═══ Übungstext ═══
Eben derselbe Intellekt aber, der Gesetze konstruierte, denen die Natur sich einfügen läßt, und der mittels der Erkenntnis dieser Gesetze - den Willen dirigierende - die Natur beherrscht, war auch imstande, Gesetze zu erdenken, die das Verhalten intelligenter Wesen regeln sollen. Es sind die Gesetze der Sitte (bekannt unter dem Namen des vielfach mißdeuteten "kategorischen Imperativs").

Aber hier haben wir keine Sittenlehre, die wie die kirchliche von dem durch KOPERNIKUS zertrümmerten Himmel heruntergeholt ist, und die vermöge ihrer Irrungen dem Angriff moderner Skeptiker mit Recht ausgesetzt war, hier haben wir keine tolstoische Schwärmerei, kein Sentiment, keine Askese, sondern eine gesunde, reine, vom historischen Dunst der Offenbarung befreite Sittenlehre, eine Lehre, die eine wahre, auf vollgültige Beweise gestützte exakte Wissenschaft ist. Wie KOPERNIKUS den Himmel, so befestigtes KANT die himmlische Ethik und setzte die irdische an ihre Stelle. Sittliche Vorurteile und Irrungen lassen sich durch diese neue Wissenschaft nachweisen mit der Schärfe des logischen Beweises. Das ist allerdings keine Ethik, die dem Despotismus dienen kann, wohl aber eine solche, die eine feste Stütze des wahrhaften, auf Ethik gegründeten Rechtsstaates ist. Der Staat bedarf nicht mehr der zweifelhaften Stütze eines in unaufhaltbares Wanken geratenen Kirchenglaubens, wenn KANTs Ethik sich durchgesetzt hat. Sie wird früher oder später die Konfessionen der Kirche, die im Namen Gottes Schranken zwischen den Menschen errichten, hinwegschwemmen; der Wucht des kantischen Beweises werden sie nicht standhalten.
═══ Gespeicherte Daten ═══
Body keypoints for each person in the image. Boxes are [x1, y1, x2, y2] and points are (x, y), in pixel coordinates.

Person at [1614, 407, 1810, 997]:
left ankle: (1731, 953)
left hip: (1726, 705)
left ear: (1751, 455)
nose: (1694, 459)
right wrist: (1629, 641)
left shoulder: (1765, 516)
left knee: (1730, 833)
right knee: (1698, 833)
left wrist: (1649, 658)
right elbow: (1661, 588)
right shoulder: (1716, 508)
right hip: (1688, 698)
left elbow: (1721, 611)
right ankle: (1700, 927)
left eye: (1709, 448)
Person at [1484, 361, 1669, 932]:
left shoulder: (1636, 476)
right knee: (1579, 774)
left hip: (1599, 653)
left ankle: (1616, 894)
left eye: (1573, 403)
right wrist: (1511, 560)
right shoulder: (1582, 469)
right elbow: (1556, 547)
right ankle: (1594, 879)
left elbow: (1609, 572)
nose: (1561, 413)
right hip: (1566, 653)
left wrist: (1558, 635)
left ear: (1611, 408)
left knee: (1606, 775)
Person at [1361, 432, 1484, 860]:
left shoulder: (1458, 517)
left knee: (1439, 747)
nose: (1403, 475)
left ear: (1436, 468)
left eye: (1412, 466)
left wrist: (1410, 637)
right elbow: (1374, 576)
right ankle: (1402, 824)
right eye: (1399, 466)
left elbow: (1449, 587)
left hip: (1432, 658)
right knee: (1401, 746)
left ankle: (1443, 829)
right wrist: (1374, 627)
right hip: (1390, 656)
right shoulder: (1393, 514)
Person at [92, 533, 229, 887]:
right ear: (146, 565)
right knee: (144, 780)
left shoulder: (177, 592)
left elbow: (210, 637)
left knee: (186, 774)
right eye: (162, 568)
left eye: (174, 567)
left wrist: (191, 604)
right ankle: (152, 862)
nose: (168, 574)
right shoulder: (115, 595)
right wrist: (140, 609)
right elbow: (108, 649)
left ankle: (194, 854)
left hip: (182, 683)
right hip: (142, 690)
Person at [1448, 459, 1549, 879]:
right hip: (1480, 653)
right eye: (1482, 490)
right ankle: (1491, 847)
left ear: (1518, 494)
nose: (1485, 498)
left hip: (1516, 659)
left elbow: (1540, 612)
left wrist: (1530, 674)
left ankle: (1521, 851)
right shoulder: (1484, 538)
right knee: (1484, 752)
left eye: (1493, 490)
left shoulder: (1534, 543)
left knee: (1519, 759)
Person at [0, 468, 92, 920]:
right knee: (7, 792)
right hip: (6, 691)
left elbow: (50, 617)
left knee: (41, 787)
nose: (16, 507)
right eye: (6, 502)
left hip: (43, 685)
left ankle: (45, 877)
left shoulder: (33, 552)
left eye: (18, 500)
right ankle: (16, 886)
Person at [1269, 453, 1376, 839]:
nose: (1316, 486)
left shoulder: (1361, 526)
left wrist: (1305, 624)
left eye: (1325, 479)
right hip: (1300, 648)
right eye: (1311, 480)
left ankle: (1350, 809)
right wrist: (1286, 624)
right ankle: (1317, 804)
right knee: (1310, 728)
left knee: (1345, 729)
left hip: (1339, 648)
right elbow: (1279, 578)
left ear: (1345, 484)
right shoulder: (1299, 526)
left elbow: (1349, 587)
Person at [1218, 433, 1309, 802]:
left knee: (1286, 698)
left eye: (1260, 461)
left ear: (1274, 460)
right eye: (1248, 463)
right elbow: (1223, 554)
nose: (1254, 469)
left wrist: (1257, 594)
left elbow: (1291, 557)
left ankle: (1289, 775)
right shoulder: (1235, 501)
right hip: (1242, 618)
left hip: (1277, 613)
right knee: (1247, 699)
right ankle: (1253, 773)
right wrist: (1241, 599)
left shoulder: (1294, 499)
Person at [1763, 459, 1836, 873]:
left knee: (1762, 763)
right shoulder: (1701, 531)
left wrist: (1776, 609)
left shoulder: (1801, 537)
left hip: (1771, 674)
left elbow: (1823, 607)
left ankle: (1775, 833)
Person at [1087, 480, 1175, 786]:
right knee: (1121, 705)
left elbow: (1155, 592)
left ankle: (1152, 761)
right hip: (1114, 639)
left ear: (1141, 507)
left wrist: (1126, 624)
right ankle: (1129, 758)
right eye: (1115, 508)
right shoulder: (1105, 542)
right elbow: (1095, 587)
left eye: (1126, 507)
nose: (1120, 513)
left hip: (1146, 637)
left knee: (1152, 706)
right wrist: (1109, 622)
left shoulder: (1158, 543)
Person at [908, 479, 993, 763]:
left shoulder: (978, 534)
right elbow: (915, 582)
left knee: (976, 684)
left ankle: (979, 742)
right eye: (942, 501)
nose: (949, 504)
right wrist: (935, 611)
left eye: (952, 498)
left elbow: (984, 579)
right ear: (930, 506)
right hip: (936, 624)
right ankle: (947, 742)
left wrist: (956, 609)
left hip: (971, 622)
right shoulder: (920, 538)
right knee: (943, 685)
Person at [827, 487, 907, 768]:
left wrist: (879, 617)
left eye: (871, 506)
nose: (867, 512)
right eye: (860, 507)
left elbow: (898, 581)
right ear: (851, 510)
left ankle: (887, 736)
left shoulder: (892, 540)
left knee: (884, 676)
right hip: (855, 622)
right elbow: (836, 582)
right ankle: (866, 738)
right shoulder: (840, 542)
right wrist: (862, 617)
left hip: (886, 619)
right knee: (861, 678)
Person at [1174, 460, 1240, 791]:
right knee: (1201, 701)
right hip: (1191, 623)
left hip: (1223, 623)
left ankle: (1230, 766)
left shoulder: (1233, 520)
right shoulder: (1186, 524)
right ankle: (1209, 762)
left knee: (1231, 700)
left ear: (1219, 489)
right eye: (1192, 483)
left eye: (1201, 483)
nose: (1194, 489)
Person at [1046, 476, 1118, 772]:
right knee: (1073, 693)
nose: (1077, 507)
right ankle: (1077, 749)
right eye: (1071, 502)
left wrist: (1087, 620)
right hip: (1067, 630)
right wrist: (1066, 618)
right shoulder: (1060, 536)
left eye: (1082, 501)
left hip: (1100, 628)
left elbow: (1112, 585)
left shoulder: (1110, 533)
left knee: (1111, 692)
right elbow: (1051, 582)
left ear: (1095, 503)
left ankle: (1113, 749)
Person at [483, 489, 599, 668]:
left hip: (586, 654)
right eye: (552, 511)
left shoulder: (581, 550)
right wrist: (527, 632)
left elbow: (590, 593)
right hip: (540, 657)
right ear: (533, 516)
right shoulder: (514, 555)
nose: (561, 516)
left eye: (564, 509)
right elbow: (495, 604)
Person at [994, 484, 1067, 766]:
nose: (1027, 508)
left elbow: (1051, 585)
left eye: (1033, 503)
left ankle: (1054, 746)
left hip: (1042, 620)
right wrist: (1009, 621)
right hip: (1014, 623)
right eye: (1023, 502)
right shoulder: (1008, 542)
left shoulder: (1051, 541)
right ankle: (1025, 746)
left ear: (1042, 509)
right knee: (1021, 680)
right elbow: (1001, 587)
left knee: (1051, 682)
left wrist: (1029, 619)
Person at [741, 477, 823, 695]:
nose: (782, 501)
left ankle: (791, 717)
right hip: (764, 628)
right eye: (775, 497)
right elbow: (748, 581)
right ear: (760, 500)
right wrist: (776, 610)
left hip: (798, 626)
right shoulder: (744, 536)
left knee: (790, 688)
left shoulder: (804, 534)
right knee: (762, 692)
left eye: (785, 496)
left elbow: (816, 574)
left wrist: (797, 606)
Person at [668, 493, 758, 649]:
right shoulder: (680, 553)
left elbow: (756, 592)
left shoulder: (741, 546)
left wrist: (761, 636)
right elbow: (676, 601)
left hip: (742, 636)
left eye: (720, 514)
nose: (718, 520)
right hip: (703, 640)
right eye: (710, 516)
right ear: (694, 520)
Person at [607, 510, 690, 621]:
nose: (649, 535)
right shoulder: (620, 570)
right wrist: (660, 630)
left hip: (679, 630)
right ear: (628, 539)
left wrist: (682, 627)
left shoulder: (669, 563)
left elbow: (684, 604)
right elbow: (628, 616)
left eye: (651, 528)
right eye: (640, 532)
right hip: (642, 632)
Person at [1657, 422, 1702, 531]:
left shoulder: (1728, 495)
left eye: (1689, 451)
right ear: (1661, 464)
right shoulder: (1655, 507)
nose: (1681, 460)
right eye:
═══
- **Aufgabe 1**
Zähle alles auf, was im Text über Kants Ethik in dem Satz, der mit „Aber hier haben wir keine Sittenlehre“ beginnt, mit „kein“ oder „keine“ verneint wird.
- **Aufgabe 2**
Unter welchem Namen sind die Gesetze der Sitte laut dem Text über Kants Ethik bekannt?
- **Aufgabe 3**
Schreibe eine Fortsetzung des Textes über Kants Ethik, die an seinen letzten Satz anschließt.

- **Antwort 1**
keine Sittenlehre, die wie die kirchliche von dem durch Kopernikus zertrümmerten Himmel heruntergeholt ist; keine tolstoische Schwärmerei; kein Sentiment; keine Askese

- **Antwort 2**
Unter dem Namen des vielfach mißdeuteten „kategorischen Imperativs“.

- **Antwort 3**
Im Namen dieser Ethik und der durch sie gebotenen Möglichkeit selbsttätiger Aufklärung fordert KANT die Freiheit der Presse. Im Hinblick auf sie nennt er als das einzige Ereignis, das den geschichtlichen Fortschritt des Menschengeschlechts zum Besseren zu verbürgen schien, - die französische Revolution. Er fordert, daß wenn schon die Philosophie "die Magd der Kirche" sein soll, sie nicht "ihre Schleppenträgerin", sondern "ihre Fackelträgerin" sein muß. Er will (mit Rücksicht auf die Zensur) gern aufhören, den Kirchenglauben mit seiner Vernunft auszulegen, sofern nur auch die Orthodoxen ihrerseits darauf verzichten wollen, sich bei der Auslegung der Schrift ihrer Vernunft zu bedienen. Er fordert zu einer Zeit, da man an Frauenbewegung kaum dachte, daß die Frau sich aus dem "Zustand der Unmündigkeit" befreien soll, sich nicht mehr am "Gängelband" des Mannes leiten läßt, der ein Interesse daran hat, "sein Hausvieh dumm zu erhalten". Er fordert manches, was dem Gemütsmenschen vom alten Heimatgefühl nicht gefallen dürfte. Aber die Wucht der Beweise, die Strenge der Wissenschaft, der allein wir verdanken, was wir an dauernden Kulturträgern haben, wird die Pforten der neuen Heimat sprengen.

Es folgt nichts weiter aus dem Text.